7. Ketosis for Emotional Buffer

Use ketosis to create an emotional buffer, allowing you to gain perspective and respond more effectively to difficult situations rather than reacting reflexively, as it stabilizes mood and thought processes.

8. Include Animal Foods for Nutrients

Ensure your diet includes some animal foods (meat, seafood, poultry) to safely deliver all essential nutrients, as plant-based diets alone cannot meet this requirement without supplementation.

9. Eliminate Inflammatory Foods

Protect your brain by subtracting foods that cause inflammation and oxidative stress, such as refined carbohydrates and vegetable oils, which are common in the standard Western diet.

10. Assess Metabolic Health for Carbs

Determine your personal carbohydrate tolerance by assessing your metabolic health and insulin resistance, as this guides how much carbohydrate you can safely consume for optimal brain energy.

11. Ease Keto Transition with Electrolytes

Prevent or minimize ‘keto flu’ symptoms by supplementing electrolytes to maintain salt balance and by gradually transitioning onto the ketogenic diet over a week or two, rather than abruptly.

12. Monitor Ketone Levels for Fat

Use a blood ketone meter to confirm ketosis (0.5 millimole or higher beta-hydroxybutyrate), indicating that glucose and insulin levels are low enough and liver glycogen is depleted, allowing fat burning.

Stored items
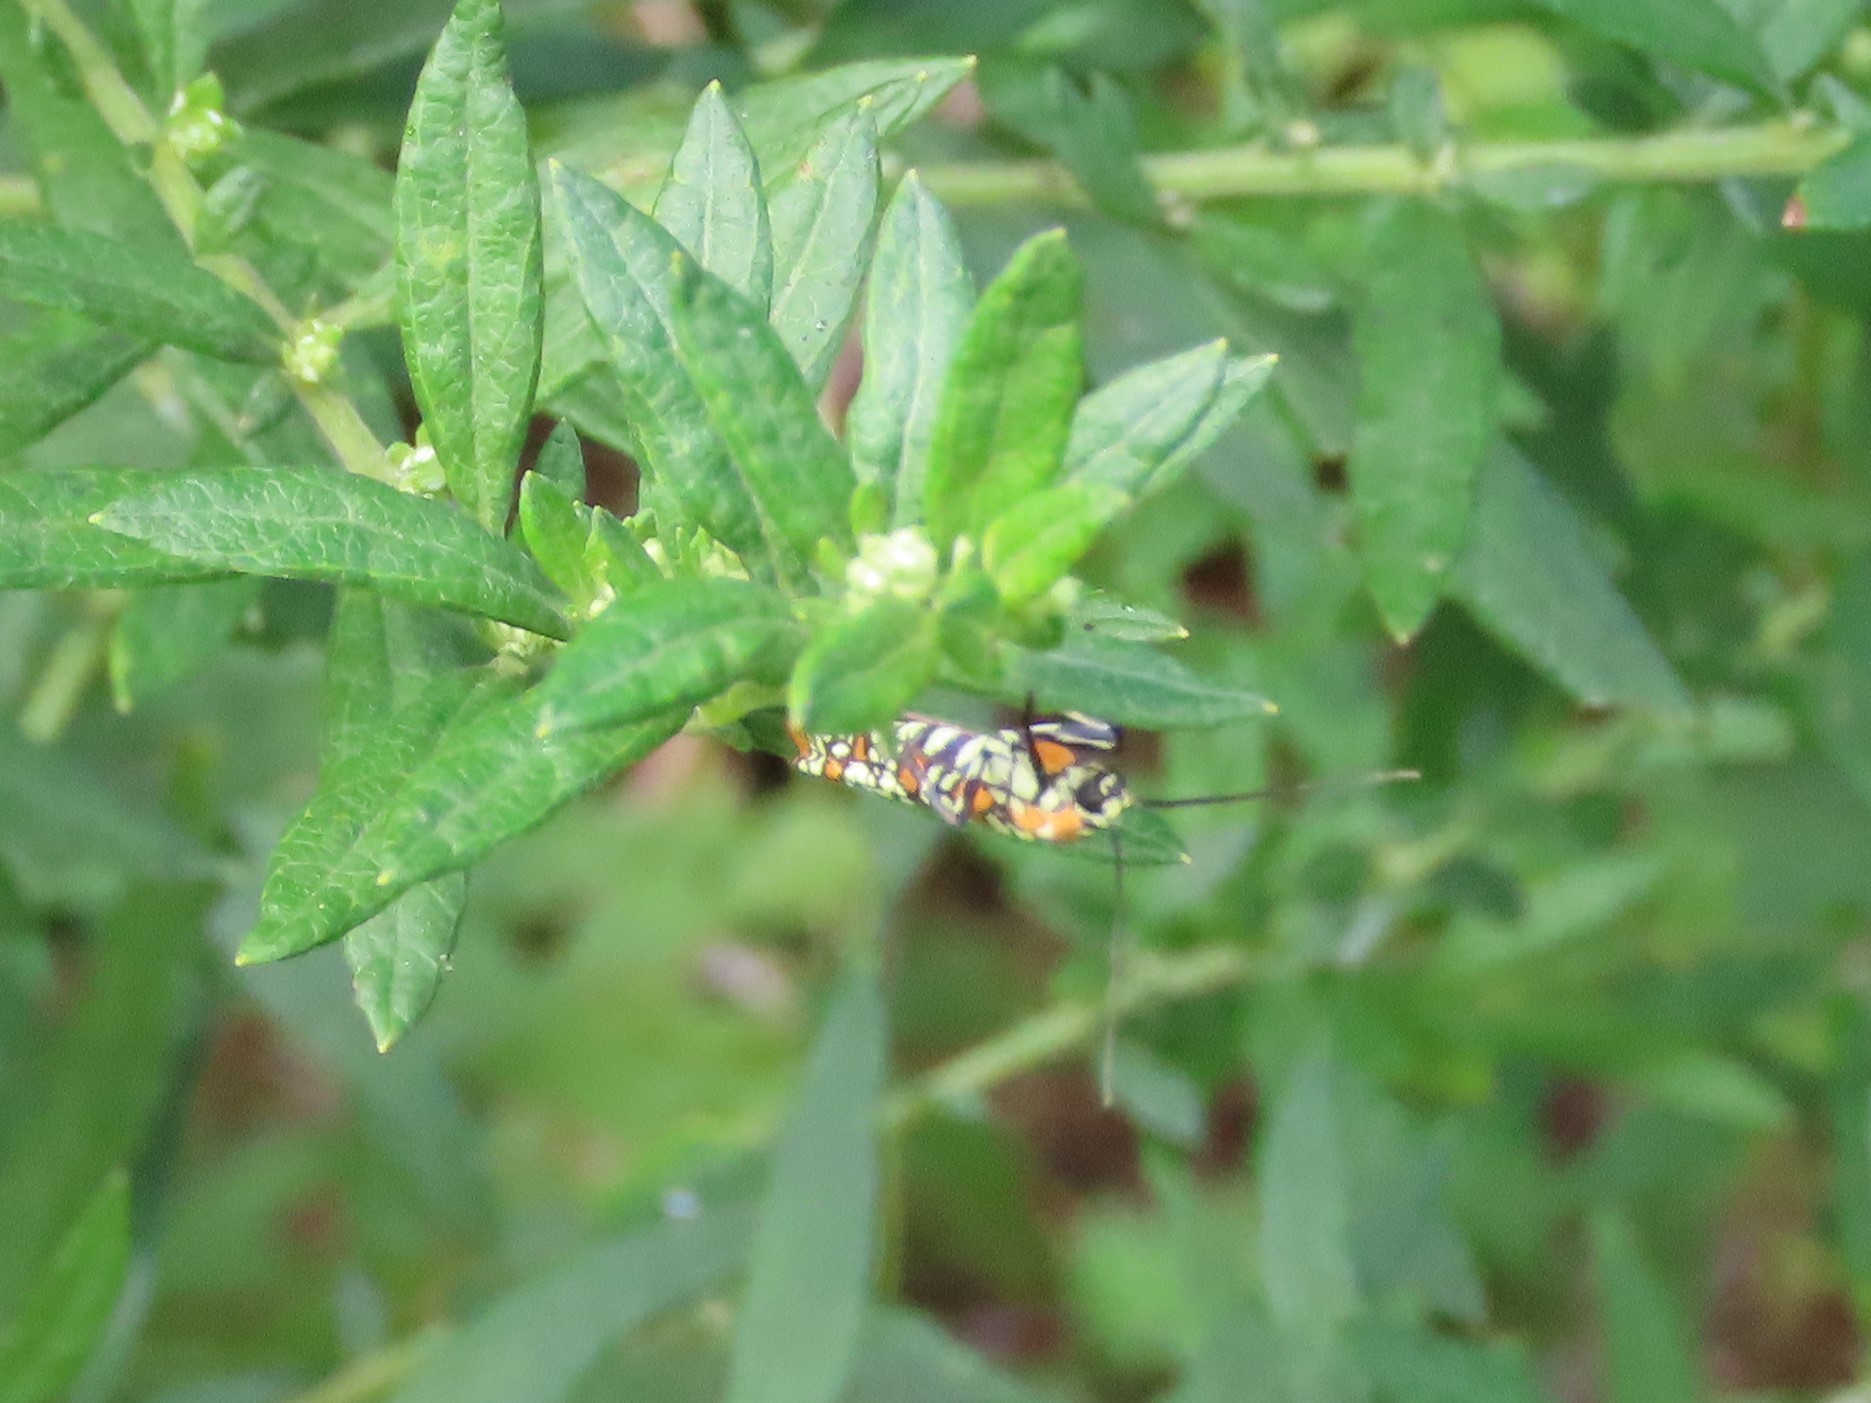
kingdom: Animalia
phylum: Arthropoda
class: Insecta
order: Lepidoptera
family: Attevidae
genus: Atteva
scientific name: Atteva punctella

▸ Work to complete
Copy the ketogenic diet text from "Prevent or minimize" up to and including "rather than abruptly.", substituting "suddenly" for "abruptly". This data is separate material, unrelated to the text.

▸ Exercise solution
Prevent or minimize ‘keto flu’ symptoms by supplementing electrolytes to maintain salt balance and by gradually transitioning onto the ketogenic diet over a week or two, rather than suddenly.